By contrast, laspistols were silent in operation. If the aim was inaccurate, the scalpel-blade of energy soon dispersed. Whenever a las-pulse met its target: such a lacerating flare-up, such a scream of agony, if the victim still had the breath and lungs and heart to scream.

P
ERHAPS TEN OF
the pilgrims had fled. A score more lay dead or dying, almost all thanks to the laspistols. Quite a minor massacre. The vigilante leader returned. In the dying light he eyed those boltguns with a sort of devotion.

‘Being Space Marine weapons, great sir, not so? Grandfather telling me of when Space Marines were coming, him just a kid. Purging the aliens in our midst. Pilgrims collecting relics, right enough!’

From around his neck the man pulled a thong. Momentarily Jaq twitched. Yet what dangled from the thong was a burnished bolter shell – which the vigilante proceeded to kiss.

‘Where getting that?’ demanded Grimm.

‘Being sold here in Shandabar, as relics.’

The Space Marines must have left unused clips of bolts behind, items compelling adoration.

‘Gimme that,’ demanded Lex. ‘Belonging here.’ He slapped his gun.

Surely the vigilante would refuse to surrender his talisman. By what authority other than muscle did Lex presume to make such a demand?

But no; a mesmeric sense of seemliness appeared to overwhelm the vigilante.

‘To be seeing such guns fired...’ he murmured. Reverently he handed over the shell. He gazed at the litter of corpses. ‘Sending a sanitation squad in the morning, great sir.’

‘Being grateful,’ said Jaq. ‘My slave will be using the pilgrims’ tents as body-bags, and dumping them here in the street.’

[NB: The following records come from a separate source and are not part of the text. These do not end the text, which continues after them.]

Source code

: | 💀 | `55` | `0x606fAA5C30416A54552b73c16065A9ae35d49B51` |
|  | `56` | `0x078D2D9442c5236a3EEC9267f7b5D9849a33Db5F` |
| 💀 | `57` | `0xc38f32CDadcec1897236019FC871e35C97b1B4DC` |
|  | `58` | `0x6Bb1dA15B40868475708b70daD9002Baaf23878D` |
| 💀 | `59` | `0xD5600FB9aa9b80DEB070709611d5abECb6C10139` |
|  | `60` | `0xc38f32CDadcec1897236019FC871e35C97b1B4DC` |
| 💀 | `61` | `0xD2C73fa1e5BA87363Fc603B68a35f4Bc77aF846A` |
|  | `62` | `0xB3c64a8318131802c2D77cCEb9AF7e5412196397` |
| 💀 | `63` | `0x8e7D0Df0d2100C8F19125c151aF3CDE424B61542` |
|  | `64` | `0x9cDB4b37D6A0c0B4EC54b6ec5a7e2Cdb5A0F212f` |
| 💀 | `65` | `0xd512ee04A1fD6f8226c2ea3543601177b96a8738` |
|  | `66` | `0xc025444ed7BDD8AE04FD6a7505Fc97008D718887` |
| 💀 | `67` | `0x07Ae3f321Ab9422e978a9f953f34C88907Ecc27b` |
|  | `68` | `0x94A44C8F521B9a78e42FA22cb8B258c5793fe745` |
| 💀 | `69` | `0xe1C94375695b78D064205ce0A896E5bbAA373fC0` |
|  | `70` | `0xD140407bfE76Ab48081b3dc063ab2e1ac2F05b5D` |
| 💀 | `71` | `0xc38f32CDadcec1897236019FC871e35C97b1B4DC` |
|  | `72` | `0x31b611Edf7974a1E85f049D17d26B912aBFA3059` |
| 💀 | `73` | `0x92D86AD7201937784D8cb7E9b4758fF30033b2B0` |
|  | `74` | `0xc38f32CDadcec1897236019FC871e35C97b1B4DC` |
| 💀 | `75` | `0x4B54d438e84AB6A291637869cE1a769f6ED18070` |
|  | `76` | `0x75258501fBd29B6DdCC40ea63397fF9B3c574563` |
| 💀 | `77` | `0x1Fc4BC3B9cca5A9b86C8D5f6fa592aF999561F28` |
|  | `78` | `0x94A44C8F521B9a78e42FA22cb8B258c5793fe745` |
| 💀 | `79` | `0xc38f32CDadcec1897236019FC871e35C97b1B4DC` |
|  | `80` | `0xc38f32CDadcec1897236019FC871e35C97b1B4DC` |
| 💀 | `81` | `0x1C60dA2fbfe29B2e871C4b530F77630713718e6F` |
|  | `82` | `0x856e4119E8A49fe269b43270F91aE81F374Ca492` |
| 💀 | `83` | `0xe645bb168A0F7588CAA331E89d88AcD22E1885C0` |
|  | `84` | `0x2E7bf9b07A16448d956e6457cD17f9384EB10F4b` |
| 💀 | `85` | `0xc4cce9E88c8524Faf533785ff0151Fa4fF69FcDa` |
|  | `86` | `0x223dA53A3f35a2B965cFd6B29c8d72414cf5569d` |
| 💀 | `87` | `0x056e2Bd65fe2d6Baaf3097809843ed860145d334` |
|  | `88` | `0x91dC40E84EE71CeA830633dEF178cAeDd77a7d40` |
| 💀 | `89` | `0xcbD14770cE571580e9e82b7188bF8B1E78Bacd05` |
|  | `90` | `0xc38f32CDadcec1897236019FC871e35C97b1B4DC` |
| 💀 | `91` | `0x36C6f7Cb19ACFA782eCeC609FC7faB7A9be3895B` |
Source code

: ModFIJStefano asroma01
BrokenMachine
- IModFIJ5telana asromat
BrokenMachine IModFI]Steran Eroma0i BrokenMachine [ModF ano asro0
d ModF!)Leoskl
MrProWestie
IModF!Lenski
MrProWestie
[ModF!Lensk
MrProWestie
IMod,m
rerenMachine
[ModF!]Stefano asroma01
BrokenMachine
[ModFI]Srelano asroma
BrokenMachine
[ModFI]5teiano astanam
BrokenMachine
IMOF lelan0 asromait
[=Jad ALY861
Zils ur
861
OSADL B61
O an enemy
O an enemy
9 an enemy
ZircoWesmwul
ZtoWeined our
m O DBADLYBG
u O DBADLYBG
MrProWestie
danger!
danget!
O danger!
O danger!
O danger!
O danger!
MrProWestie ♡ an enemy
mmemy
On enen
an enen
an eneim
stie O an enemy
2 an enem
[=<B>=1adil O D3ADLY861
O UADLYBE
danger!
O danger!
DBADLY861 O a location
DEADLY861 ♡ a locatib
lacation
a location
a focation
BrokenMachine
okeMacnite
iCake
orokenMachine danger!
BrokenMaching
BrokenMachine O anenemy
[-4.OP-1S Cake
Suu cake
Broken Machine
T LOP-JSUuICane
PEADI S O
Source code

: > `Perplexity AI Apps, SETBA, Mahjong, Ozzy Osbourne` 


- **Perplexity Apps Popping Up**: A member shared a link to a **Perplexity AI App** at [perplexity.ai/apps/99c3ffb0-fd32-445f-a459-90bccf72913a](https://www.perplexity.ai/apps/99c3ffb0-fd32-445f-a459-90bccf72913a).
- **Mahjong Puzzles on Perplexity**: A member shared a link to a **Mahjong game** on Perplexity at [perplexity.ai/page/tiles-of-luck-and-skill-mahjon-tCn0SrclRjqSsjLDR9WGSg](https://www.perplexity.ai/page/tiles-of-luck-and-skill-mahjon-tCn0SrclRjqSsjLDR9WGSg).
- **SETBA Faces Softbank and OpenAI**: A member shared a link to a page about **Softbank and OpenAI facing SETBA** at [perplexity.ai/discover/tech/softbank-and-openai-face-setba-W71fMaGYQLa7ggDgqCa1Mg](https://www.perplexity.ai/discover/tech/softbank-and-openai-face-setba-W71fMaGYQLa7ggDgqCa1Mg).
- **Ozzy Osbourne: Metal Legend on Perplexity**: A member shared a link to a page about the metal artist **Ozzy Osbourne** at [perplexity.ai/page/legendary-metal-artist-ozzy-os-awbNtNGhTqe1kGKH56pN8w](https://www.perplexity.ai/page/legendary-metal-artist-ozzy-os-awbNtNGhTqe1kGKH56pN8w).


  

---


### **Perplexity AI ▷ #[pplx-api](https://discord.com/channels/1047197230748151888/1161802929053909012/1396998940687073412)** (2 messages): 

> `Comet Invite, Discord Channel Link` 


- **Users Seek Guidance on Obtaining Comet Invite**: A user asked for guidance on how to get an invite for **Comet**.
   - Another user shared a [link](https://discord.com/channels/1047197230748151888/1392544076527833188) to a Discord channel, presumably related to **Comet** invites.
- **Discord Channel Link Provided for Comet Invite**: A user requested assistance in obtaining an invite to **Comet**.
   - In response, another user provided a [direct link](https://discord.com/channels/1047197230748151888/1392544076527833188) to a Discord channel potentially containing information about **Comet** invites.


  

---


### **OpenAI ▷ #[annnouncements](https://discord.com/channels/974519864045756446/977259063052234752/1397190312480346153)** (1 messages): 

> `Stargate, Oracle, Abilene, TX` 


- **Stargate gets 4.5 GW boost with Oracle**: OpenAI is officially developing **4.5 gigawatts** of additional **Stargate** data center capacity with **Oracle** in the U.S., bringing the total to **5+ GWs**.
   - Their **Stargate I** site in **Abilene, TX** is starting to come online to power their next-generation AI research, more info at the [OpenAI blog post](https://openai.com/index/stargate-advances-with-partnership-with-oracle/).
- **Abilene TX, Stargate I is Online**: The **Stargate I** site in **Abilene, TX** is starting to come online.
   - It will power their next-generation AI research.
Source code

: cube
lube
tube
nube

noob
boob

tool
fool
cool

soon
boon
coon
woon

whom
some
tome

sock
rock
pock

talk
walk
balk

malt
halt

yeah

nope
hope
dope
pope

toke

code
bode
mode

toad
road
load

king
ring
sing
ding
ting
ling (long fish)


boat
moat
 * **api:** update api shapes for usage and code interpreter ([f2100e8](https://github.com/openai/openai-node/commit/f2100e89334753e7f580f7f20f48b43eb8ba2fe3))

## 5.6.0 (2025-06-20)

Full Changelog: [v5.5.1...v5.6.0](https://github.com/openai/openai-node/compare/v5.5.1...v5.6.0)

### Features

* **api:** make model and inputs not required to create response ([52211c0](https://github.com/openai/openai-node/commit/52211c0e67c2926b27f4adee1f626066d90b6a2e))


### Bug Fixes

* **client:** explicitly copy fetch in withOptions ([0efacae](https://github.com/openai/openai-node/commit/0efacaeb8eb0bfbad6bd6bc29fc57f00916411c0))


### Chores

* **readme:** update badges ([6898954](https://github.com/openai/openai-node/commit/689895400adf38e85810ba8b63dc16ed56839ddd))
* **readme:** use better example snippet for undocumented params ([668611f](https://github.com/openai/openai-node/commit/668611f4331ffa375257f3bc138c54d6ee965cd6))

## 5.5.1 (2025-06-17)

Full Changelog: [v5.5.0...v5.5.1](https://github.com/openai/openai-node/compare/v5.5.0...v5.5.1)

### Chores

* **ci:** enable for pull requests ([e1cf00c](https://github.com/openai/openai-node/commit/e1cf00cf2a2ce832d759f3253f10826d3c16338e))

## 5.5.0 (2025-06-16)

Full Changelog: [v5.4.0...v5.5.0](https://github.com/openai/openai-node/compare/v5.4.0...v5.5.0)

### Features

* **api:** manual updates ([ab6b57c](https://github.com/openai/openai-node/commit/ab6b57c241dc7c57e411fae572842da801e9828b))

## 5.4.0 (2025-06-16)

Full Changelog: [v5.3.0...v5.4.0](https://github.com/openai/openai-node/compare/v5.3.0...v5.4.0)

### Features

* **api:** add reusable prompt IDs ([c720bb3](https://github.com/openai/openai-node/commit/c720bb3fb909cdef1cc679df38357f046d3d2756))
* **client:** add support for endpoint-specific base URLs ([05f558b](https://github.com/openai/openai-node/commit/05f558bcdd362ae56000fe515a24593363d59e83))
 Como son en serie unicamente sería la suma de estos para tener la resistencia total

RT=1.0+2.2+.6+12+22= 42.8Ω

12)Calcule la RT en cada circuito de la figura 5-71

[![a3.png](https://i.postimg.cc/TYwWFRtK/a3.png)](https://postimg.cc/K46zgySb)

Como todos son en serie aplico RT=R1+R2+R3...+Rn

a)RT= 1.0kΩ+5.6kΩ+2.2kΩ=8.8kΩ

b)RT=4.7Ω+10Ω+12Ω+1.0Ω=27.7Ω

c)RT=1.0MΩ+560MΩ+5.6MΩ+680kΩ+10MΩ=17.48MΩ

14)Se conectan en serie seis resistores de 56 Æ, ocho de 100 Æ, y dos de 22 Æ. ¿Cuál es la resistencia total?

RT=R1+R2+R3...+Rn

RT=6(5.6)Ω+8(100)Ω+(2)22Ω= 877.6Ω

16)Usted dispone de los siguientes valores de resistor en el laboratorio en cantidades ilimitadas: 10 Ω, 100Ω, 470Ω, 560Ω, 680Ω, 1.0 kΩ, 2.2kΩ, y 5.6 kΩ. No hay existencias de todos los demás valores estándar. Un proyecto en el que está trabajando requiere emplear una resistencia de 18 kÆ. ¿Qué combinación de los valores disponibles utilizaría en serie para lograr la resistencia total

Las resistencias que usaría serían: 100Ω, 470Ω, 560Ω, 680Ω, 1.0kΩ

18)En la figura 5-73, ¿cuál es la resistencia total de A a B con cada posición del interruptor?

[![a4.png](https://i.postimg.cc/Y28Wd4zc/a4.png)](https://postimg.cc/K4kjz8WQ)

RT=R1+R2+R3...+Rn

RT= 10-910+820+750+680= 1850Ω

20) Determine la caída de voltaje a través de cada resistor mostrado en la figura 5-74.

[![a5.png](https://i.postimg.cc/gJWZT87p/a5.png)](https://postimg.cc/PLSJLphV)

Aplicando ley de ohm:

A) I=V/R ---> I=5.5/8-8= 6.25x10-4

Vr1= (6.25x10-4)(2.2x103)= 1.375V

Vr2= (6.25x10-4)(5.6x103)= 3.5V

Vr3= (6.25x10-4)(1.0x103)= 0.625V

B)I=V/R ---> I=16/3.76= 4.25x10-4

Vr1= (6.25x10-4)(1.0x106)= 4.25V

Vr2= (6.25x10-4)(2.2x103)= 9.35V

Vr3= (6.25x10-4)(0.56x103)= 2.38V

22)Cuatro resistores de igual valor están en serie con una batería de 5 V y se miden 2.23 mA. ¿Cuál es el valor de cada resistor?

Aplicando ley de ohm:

Most of the sun had sunk by now. Stars were brighter. Sabulorb possessed no moon. If it had, seas might have spilled far inland every day, so low was much of the land. The power propelling the slow flow of the rivers must have been centrifugal Coriolis force due to the planet’s rotation. Good citizens would not wish to corrupt their minds with such arcane matters, the province only of tech-priests.

According to the
General Guide
, the holy city boasted three major temples, in addition to countless lesser shrines to the great God-Emperor. Each temple was sited near where an ancient city gate had once been, during the early millennia of the colonization of Sabulorb.

It was towards the easterly Oriens Temple that the trio set out on foot early on the following day. Later they might buy a balloon-wheeled vehicle. Jewels from the
Book of Rhana Dandra
would easily make them shekel millionaires many times over, should they sell those all at once, which only a fool would do. Walking was the best way to understand a city, even if hours of tramping were necessary.